Garlicky mussels

Recipe from: 18 January 2016
recipe, garlic, mussels,seafood

Ingredients 11
Servings 0
Minutes
  • 3
    kg
    mussels
  • 50
    g
    butter
  • 2
    onions, finely chopped
  • 10
    fat garlic cloves, finely chopped
  • 1
    celery stick, finely chopped
  • fresh sprig of thyme
  • 1
    bay leaf
  • 300
    ml
    dry white wine
  • 150
    ml
    cream (optional)
  • salt and freshly ground black pepper
  • handful
    of Italian parsley, chopped
 

Method

 
Wash the mussels and scrape off the hairy beard. Tap the shells to check for freshness. If a mussel does not close when tapped, get rid of it.

Melt the butter in a large saucepan and add the onion, garlic, celery, thyme and bay leaf. Stir-fry for about five minutes. Add the white wine and bring to the boil.

» EXERCISE SET:
A. Reproduce the stretch of the garlicky mussels recipe from "Melt the butter" through "to the boil.".
B. In the garlicky mussels recipe, how long should the onion, garlic, celery, thyme and bay leaf be stir-fried?
C. Go on with the garlicky mussels recipe from the point where its method stops.
The entries that come after the garlicky mussels recipe have nothing to do with it.

» RECORDS SHOWN:

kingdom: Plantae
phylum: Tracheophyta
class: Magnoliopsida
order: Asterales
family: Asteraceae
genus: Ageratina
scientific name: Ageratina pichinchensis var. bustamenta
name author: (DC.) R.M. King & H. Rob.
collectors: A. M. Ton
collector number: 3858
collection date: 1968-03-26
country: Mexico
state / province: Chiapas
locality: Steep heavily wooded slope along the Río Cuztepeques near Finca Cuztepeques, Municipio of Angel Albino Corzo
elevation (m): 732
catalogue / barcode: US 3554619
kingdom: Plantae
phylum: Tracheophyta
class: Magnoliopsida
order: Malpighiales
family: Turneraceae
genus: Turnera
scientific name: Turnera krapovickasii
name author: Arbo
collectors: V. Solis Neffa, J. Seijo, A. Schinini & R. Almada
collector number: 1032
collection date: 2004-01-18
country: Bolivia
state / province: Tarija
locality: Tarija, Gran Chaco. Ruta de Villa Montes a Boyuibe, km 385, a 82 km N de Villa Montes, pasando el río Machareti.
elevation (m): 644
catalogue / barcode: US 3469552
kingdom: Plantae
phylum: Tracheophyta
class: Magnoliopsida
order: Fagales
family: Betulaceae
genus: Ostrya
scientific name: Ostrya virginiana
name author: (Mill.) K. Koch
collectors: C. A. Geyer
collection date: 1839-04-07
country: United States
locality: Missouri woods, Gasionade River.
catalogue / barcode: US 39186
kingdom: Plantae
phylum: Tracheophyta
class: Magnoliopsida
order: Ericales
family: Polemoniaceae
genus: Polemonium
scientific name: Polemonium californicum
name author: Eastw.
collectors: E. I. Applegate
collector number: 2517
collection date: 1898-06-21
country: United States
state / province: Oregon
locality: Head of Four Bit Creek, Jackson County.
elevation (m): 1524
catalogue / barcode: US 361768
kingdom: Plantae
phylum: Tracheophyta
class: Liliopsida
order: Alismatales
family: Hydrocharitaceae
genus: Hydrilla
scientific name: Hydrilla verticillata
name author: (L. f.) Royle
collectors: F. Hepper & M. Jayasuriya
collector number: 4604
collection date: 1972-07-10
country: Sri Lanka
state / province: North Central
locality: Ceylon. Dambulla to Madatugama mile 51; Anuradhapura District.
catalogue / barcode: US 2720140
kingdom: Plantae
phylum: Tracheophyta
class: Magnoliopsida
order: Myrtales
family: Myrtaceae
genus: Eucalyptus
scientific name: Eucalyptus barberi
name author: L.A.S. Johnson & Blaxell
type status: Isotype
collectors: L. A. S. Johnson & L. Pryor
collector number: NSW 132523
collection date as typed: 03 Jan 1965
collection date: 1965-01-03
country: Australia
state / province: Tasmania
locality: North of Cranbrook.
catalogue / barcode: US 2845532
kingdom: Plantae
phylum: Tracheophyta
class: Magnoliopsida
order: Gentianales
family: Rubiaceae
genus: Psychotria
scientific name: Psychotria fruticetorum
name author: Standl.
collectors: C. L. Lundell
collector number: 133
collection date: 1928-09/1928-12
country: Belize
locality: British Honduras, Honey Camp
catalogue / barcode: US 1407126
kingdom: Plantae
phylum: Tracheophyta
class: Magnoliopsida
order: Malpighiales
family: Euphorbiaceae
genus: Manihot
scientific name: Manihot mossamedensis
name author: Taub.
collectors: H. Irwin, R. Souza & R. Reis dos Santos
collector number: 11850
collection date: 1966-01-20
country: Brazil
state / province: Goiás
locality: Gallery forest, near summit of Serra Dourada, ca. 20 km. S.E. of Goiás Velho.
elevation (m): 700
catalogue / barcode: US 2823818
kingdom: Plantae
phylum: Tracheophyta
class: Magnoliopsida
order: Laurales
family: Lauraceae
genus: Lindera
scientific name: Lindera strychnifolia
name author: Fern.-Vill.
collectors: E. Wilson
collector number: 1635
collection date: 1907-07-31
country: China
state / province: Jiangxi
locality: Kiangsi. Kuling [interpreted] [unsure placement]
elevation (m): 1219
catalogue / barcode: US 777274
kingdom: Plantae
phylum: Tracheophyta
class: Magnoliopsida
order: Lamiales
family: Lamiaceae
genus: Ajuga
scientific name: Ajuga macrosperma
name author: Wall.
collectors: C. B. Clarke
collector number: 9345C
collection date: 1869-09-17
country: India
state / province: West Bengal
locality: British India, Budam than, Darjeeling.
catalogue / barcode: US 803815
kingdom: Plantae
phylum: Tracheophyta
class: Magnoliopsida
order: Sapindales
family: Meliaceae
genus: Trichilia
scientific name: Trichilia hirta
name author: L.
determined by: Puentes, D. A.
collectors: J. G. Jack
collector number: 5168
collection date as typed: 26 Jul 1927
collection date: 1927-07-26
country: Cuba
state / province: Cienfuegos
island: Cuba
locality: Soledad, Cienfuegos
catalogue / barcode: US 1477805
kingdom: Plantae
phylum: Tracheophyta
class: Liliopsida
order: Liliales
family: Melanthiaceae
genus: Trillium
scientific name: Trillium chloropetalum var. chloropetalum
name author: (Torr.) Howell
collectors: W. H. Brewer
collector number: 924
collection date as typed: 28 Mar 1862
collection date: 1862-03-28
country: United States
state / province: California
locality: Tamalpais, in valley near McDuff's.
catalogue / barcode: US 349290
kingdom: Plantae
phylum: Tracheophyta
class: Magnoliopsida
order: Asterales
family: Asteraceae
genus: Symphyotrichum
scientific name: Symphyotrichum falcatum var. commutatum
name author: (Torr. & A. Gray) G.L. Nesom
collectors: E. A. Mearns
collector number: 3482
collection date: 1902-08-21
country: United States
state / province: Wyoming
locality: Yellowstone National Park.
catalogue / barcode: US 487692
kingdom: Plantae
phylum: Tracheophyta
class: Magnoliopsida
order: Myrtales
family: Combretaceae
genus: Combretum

» OUTPUTS IN ORDER:
A.
Melt the butter in a large saucepan and add the onion, garlic, celery, thyme and bay leaf. Stir-fry for about five minutes. Add the white wine and bring to the boil.

B. For about five minutes.

C.
Using a wooden spoon, stir the mussels into the liquid. Cover and bring to the boil. Boil for about 3 minutes or until the mussels open up. Discard any mussels that remain closed.

Stir in the cream and season to taste with salt, black pepper and parsley.

To serve:
Spoon the mussels into serving bowls and pour over the aromatic stock. Serve with fresh bread to mop up the finger-licking sauce.